When last heard from Republican House Leader Eric Cantor was being ignominiously routed by a virtual unknown in his 2014 primary race for reelection. Unsurprisingly, given his record as a Wall Street yo-yo, he has moved on to bigger and better things with Moelis & Company, an investment firm at which his annual salary is $400,000, with stock options adding up to a $3.4 million payout.
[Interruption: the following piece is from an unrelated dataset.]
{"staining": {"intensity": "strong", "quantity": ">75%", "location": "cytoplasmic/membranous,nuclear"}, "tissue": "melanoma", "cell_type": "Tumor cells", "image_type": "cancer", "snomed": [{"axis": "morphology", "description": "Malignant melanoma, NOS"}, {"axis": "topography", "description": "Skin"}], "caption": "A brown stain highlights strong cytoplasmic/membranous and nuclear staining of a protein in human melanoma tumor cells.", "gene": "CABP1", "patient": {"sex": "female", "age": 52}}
All of which was revealed in a June 16 feature on Cantor in the Washington Post Style section, one paragraph of which, standing alone, reveals the Washington mindset that led to his defeat.
The telltale paragraph:
“Cantor earned $193,400 as majority leader; his wife, a lawyer and investment banker, was the real moneymaker. One of the reasons he took the Moelis job, he says, was because it was his turn to support the family. ‘Life is about balance. For 14 years, she had been basically the breadwinner,’ he says. ‘I felt that I needed to do this for her.’”
Let’s see now: He made $193,400 a year as a congressman but his wife was “the breadwinner.” Where do the Cantors buy their bread — at Tiffany’s? It was his turn “to support the family.” Right. How, after all, can an American family in this day and age hope to subsist on an income just short of $200,000 a year?
Any wonder why a Marxist demagogue like Bernie Sanders and a Foxist demagogue like Donald Trump have gone far this year with the message that our national leaders have fallen out of touch with workaday Americans?
Sound Bite to Remember
“There once was a very poor family. The mother was poor, the father was poor, the children were poor, the maid was poor, and the butler was poor.”
Frank Mankiewicz, circa 1950, presciently anticipating the plight of families like the struggling Cantors.